È sempre stato difficile dare una spiegazione all’Olocausto, talmente rappresenta l’indicibile, l’orrore assoluto. Ma, questo genocidio inimmaginabile fu il risultato indiretto della crisi del capitalismo negli anni 1930. Per risolvere la crisi, i datori di lavoro tedeschi erano pronti a dare il controllo dello Stato tedesco all’organizzazione nazista, che rappresentava la follia paranoica della piccola borghesia.
Con i mezzi dello Stato più industrializzato d’Europa, le conseguenze non potevano non essere orribili.
Gli eventi dimostrano che non vi è limite agli orrori del capitalismo in crisi.




Note:
(1) Art. II: Nella presente Convenzione, per genocidio si intende ciascuno degli atti seguenti, commessi con l'intenzione di distruggere, in tutto o in parte, un gruppo nazionale, etnico, razziale o religiose, come tale:
(a) uccisione di membri del gruppo;
(b) lesioni gravi all'integrità fisica o mentale di membri del gruppo;
(c) il fatto di sottoporre deliberatamente il gruppo a condizioni di vita intese a provocare la sua distruzione fisica, totale o parziale;
(d) misure miranti a impedire nascite all'interno del gruppo;
(e) trasferimento forzato di fanciulli da un gruppo ad un altro.
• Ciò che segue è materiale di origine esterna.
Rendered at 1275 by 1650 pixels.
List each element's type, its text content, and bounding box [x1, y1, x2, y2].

(2) Pogrom è un termine storico di derivazione russa (Погром, che, in italiano, significa letteralmente distruzione), con cui vengono indicate le sommosse popolari antisemite, e i conseguenti massacri e saccheggi, avvenuti in Russia al tempo degli zar,  tra il 1881 e il 1921, con il consenso - se non con l'appoggio - delle autorità.
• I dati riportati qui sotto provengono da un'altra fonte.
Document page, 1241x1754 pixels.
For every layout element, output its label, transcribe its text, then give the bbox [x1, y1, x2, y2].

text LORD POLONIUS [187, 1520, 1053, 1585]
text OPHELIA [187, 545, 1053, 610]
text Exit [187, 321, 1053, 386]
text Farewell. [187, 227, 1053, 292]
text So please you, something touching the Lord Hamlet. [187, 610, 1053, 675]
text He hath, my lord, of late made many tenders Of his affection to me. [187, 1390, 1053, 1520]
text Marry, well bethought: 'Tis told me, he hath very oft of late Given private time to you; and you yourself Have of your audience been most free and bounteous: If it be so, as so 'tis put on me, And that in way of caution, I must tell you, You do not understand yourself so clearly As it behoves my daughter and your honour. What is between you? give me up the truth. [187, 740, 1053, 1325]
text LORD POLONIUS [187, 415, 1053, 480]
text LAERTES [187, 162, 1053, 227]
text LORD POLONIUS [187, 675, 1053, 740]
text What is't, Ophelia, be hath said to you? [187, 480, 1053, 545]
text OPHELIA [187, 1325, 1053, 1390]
(3) Wilhelm Marr (1819-1904), autore dell’opuscolo Der Weg zum Siege des Germanentums über das Judentum (La strada verso la vittoria del Germanismo sul Giudaismo) fonda, nel 1879, la Antisemiten-Liga (Lega Antisemita), la prima organizzazione tedesca impegnata specificamente nel combattere la presunta minaccia posta alla Germania dagli ebrei, che sostiene la loro rimozione forzata dal paese. Marr rappresenta un importante anello della catena evolutiva del razzismo tedesco che sfocia nel genocidio dell'epoca nazista.
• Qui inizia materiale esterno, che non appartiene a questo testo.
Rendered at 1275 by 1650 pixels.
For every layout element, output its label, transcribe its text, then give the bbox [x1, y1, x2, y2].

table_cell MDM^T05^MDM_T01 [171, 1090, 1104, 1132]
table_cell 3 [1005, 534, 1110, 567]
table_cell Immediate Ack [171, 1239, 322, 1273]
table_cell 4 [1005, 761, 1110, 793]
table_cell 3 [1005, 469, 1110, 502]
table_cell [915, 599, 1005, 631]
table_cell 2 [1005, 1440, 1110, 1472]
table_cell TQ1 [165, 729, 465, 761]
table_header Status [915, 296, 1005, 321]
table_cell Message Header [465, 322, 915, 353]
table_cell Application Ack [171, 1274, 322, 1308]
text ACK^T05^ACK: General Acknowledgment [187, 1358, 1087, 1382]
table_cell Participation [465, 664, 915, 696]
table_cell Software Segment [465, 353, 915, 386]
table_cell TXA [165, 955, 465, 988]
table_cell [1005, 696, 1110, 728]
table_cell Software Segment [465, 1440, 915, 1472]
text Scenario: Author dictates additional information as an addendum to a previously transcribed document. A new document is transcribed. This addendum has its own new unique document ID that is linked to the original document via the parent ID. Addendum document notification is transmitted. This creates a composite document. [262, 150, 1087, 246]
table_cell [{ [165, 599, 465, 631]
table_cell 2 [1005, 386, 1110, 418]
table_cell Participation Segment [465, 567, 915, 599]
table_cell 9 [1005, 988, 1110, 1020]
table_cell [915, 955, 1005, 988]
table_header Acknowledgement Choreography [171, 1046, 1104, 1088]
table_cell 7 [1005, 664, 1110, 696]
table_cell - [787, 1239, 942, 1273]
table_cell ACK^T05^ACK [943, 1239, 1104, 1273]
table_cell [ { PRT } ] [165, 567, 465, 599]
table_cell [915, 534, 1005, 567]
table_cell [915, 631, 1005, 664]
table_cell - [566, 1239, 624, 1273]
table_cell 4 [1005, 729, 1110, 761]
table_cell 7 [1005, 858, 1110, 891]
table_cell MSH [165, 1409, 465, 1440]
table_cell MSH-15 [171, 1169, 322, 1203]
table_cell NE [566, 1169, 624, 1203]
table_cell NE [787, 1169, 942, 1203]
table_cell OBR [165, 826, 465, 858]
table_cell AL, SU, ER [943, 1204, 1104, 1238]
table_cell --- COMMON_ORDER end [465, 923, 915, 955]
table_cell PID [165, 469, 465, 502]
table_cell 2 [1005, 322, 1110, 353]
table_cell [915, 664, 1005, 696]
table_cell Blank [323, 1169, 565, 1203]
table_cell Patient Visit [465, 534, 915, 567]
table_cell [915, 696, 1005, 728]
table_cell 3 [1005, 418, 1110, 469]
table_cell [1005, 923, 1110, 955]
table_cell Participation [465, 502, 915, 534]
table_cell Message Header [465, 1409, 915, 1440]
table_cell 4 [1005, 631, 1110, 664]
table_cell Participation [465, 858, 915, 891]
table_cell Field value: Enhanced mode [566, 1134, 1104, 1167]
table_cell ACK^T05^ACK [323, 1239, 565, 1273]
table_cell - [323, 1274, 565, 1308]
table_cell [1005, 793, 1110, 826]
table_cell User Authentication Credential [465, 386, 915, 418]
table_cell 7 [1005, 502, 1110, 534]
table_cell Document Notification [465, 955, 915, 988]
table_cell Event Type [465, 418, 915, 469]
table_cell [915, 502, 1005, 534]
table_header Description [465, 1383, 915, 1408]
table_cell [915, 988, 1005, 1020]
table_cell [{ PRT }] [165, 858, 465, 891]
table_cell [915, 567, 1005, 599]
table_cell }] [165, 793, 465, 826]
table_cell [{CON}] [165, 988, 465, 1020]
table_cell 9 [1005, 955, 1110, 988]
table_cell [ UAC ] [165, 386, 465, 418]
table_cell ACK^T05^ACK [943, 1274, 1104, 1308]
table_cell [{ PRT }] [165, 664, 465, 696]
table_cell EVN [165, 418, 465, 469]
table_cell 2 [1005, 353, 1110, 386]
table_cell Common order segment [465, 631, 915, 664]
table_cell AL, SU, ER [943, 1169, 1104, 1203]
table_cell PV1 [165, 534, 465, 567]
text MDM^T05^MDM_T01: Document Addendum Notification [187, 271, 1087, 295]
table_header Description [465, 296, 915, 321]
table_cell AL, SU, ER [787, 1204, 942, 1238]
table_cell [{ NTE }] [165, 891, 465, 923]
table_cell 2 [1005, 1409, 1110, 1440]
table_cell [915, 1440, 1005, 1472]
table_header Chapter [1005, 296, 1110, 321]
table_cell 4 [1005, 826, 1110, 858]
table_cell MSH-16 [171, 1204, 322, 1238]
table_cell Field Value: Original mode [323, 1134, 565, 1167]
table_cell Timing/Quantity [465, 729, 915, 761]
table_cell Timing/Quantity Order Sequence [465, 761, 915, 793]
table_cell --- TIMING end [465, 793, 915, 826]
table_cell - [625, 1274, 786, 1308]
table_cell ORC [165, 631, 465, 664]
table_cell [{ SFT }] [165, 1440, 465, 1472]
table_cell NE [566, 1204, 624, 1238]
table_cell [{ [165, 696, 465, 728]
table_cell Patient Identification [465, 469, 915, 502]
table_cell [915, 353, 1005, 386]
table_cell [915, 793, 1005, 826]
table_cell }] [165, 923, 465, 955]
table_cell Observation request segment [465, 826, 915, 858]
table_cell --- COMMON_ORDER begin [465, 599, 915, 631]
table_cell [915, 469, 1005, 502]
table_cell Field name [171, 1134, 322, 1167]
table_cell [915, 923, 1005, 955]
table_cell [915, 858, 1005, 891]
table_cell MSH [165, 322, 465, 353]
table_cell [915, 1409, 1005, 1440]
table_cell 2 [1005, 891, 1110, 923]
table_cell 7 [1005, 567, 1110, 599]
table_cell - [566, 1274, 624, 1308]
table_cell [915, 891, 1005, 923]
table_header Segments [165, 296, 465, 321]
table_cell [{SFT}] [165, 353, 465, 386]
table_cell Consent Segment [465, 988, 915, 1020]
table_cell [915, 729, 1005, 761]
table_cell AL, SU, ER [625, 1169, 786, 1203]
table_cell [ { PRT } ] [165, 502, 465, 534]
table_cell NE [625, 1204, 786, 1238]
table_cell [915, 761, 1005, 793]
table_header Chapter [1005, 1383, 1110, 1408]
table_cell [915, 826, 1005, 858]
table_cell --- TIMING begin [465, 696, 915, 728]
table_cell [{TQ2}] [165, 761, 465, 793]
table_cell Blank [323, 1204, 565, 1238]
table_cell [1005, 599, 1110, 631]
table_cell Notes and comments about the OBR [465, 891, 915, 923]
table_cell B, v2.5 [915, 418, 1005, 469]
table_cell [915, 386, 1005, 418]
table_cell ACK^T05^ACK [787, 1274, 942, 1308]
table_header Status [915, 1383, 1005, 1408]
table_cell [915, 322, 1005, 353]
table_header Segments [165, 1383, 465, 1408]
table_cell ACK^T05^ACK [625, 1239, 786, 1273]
(4) Le SS – abbreviazione del tedesco Schutzstaffeln (reparti di difesa) – erano un'unità paramilitare d'élite del Partito Nazista. Vengono formate reclutando appartenenti delle SA, nel 1925, per essere la guardia personale di Adolf Hitler e per sorvegliare i raduni del partito. Il 6 gennaio 1929, Hitler nomina Heinrich Himmler capo delle SS, le quali contano, al momento, solo 280 uomini. Con l'approvazione di Hitler, Himmler amplia i ranghi delle SS e, alla fine del 1932, si calcolano ben 52.000 membri. Dopo un solo anno supereranno i 209.000 uomini.